* TASK PROMPT: Lay out the text from every item as a Markdown table with the columns Row and Line. Put one numbered text line in each row, skip blank lines, and omit the pictures.

======== RAW DATA ========

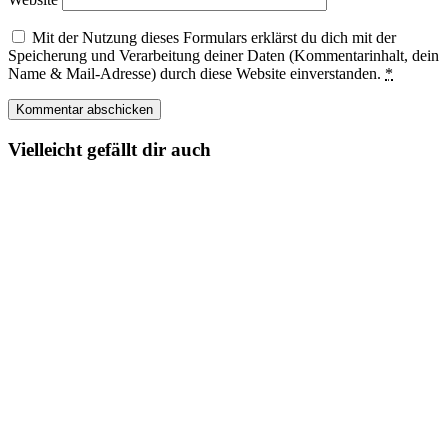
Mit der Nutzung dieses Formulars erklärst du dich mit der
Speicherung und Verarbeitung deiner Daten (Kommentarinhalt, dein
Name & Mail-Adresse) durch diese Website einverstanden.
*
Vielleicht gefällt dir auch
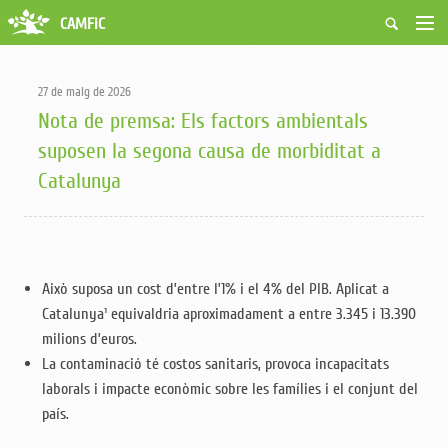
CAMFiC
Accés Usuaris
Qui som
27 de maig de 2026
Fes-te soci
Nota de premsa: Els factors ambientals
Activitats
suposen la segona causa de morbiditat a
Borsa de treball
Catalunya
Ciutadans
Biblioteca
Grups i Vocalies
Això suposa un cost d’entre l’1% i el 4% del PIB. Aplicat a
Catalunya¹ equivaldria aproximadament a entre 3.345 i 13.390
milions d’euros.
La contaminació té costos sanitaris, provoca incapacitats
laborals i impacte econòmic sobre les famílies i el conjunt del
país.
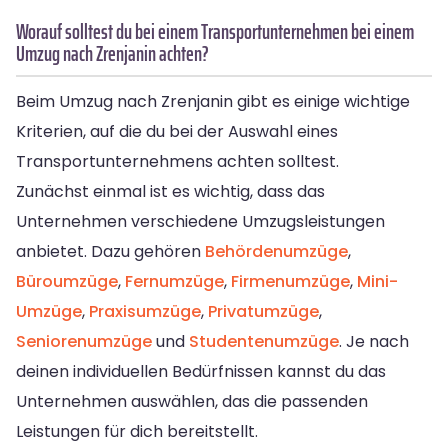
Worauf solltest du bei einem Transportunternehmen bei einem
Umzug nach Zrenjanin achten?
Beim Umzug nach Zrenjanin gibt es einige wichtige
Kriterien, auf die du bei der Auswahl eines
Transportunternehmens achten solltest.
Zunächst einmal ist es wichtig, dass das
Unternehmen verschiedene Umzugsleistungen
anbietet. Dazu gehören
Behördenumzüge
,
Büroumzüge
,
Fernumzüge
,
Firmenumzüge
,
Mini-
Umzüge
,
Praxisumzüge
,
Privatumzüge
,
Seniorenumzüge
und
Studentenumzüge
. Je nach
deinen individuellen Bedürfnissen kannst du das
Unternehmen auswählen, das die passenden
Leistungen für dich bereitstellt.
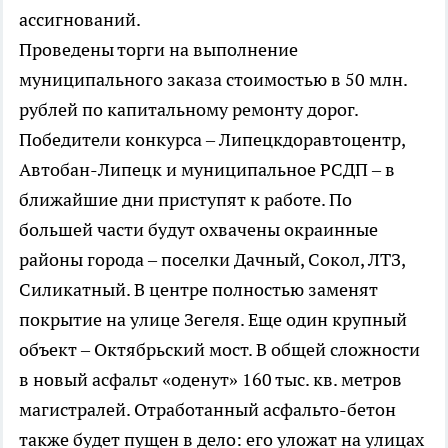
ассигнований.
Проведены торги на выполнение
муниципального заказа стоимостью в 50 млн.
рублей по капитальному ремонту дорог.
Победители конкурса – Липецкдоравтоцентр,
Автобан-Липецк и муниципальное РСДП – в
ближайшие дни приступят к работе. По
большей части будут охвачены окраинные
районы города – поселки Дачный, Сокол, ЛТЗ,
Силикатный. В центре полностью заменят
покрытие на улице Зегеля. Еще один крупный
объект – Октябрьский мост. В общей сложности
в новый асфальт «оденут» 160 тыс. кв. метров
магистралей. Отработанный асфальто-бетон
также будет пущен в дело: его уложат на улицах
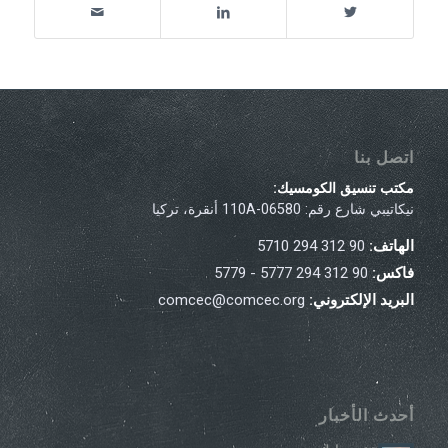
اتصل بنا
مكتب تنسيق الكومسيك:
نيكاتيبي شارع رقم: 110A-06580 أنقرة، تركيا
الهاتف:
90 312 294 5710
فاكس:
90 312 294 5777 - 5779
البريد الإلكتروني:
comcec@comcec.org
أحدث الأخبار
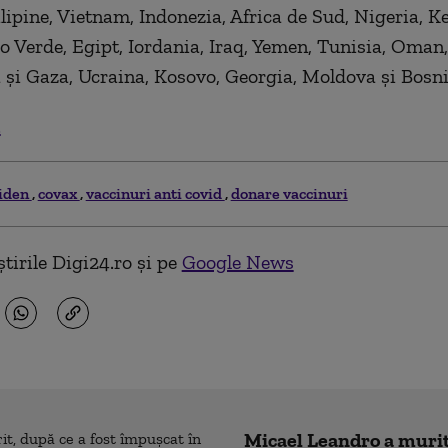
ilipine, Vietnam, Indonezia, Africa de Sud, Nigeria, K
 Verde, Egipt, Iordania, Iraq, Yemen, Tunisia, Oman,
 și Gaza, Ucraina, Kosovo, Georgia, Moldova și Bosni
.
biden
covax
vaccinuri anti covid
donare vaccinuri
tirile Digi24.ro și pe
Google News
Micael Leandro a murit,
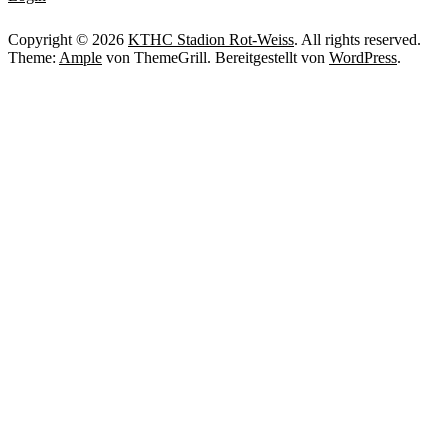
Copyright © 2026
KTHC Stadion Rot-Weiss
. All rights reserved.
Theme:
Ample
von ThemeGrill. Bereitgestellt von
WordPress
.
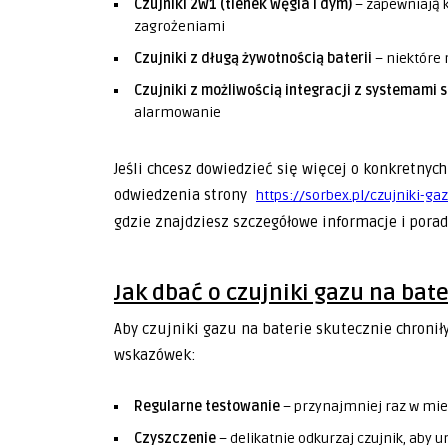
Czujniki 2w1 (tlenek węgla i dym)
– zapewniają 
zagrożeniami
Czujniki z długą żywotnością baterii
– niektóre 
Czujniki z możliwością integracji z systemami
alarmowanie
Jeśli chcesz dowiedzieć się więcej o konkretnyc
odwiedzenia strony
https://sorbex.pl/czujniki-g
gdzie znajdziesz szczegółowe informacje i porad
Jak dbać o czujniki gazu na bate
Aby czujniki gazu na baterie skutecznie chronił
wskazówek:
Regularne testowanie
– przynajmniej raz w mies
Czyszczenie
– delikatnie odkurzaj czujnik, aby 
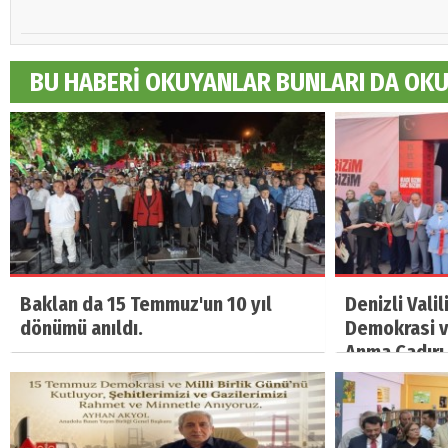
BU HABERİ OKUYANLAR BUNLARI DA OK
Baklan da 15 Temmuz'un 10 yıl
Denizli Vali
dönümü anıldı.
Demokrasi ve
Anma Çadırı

========

* YOUR RESPONSE:
| Row | Line |
|---|---|
| 1 | Mit der Nutzung dieses Formulars erklärst du dich mit der |
| 2 | Speicherung und Verarbeitung deiner Daten (Kommentarinhalt, dein |
| 3 | Name & Mail-Adresse) durch diese Website einverstanden. |
| 4 | * |
| 5 | Vielleicht gefällt dir auch |
| 6 | CAMFiC |
| 7 | Accés Usuaris |
| 8 | Qui som |
| 9 | 27 de maig de 2026 |
| 10 | Fes-te soci |
| 11 | Nota de premsa: Els factors ambientals |
| 12 | Activitats |
| 13 | suposen la segona causa de morbiditat a |
| 14 | Borsa de treball |
| 15 | Catalunya |
| 16 | Ciutadans |
| 17 | Biblioteca |
| 18 | Grups i Vocalies |
| 19 | Això suposa un cost d’entre l’1% i el 4% del PIB. Aplicat a |
| 20 | Catalunya¹ equivaldria aproximadament a entre 3.345 i 13.390 |
| 21 | milions d’euros. |
| 22 | La contaminació té costos sanitaris, provoca incapacitats |
| 23 | laborals i impacte econòmic sobre les famílies i el conjunt del |
| 24 | país. |
| 25 | Worauf solltest du bei einem Transportunternehmen bei einem |
| 26 | Umzug nach Zrenjanin achten? |
| 27 | Beim Umzug nach Zrenjanin gibt es einige wichtige |
| 28 | Kriterien, auf die du bei der Auswahl eines |
| 29 | Transportunternehmens achten solltest. |
| 30 | Zunächst einmal ist es wichtig, dass das |
| 31 | Unternehmen verschiedene Umzugsleistungen |
| 32 | anbietet. Dazu gehören |
| 33 | Behördenumzüge |
| 34 | , |
| 35 | Büroumzüge |
| 36 | , |
| 37 | Fernumzüge |
| 38 | , |
| 39 | Firmenumzüge |
| 40 | , |
| 41 | Mini- |
| 42 | Umzüge |
| 43 | , |
| 44 | Praxisumzüge |
| 45 | , |
| 46 | Privatumzüge |
| 47 | , |
| 48 | Seniorenumzüge |
| 49 | und |
| 50 | Studentenumzüge |
| 51 | . Je nach |
| 52 | deinen individuellen Bedürfnissen kannst du das |
| 53 | Unternehmen auswählen, das die passenden |
| 54 | Leistungen für dich bereitstellt. |
| 55 | ассигнований. |
| 56 | Проведены торги на выполнение |
| 57 | муниципального заказа стоимостью в 50 млн. |
| 58 | рублей по капитальному ремонту дорог. |
| 59 | Победители конкурса – Липецкдоравтоцентр, |
| 60 | Автобан-Липецк и муниципальное РСДП – в |
| 61 | ближайшие дни приступят к работе. По |
| 62 | большей части будут охвачены окраинные |
| 63 | районы города – поселки Дачный, Сокол, ЛТЗ, |
| 64 | Силикатный. В центре полностью заменят |
| 65 | покрытие на улице Зегеля. Еще один крупный |
| 66 | объект – Октябрьский мост. В общей сложности |
| 67 | в новый асфальт «оденут» 160 тыс. кв. метров |
| 68 | магистралей. Отработанный асфальто-бетон |
| 69 | также будет пущен в дело: его уложат на улицах |
| 70 | اتصل بنا |
| 71 | مكتب تنسيق الكومسيك: |
| 72 | نيكاتيبي شارع رقم: 110A-06580 أنقرة، تركيا |
| 73 | الهاتف: |
| 74 | 90 312 294 5710 |
| 75 | فاكس: |
| 76 | 90 312 294 5777 - 5779 |
| 77 | البريد الإلكتروني: |
| 78 | comcec@comcec.org |
| 79 | أحدث الأخبار |
| 80 | ilipine, Vietnam, Indonezia, Africa de Sud, Nigeria, K |
| 81 |  Verde, Egipt, Iordania, Iraq, Yemen, Tunisia, Oman, |
| 82 |  și Gaza, Ucraina, Kosovo, Georgia, Moldova și Bosni |
| 83 | . |
| 84 | biden |
| 85 | covax |
| 86 | vaccinuri anti covid |
| 87 | donare vaccinuri |
| 88 | tirile Digi24.ro și pe |
| 89 | Google News |
| 90 | Micael Leandro a murit, |
| 91 | Copyright © 2026 |
| 92 | KTHC Stadion Rot-Weiss |
| 93 | . All rights reserved. |
| 94 | Theme: |
| 95 | Ample |
| 96 | von ThemeGrill. Bereitgestellt von |
| 97 | WordPress |
| 98 | . |
| 99 | Czujniki 2w1 (tlenek węgla i dym) |
| 100 | – zapewniają  |
| 101 | zagrożeniami |
| 102 | Czujniki z długą żywotnością baterii |
| 103 | – niektóre  |
| 104 | Czujniki z możliwością integracji z systemami |
| 105 | alarmowanie |
| 106 | Jeśli chcesz dowiedzieć się więcej o konkretnyc |
| 107 | odwiedzenia strony |
| 108 | https://sorbex.pl/czujniki-g |
| 109 | gdzie znajdziesz szczegółowe informacje i porad |
| 110 | Jak dbać o czujniki gazu na bate |
| 111 | Aby czujniki gazu na baterie skutecznie chronił |
| 112 | wskazówek: |
| 113 | Regularne testowanie |
| 114 | – przynajmniej raz w mies |
| 115 | Czyszczenie |
| 116 | – delikatnie odkurzaj czujnik, aby  |
| 117 | BU HABERİ OKUYANLAR BUNLARI DA OK |
| 118 | Baklan da 15 Temmuz'un 10 yıl |
| 119 | Denizli Vali |
| 120 | dönümü anıldı. |
| 121 | Demokrasi ve |
| 122 | Anma Çadırı |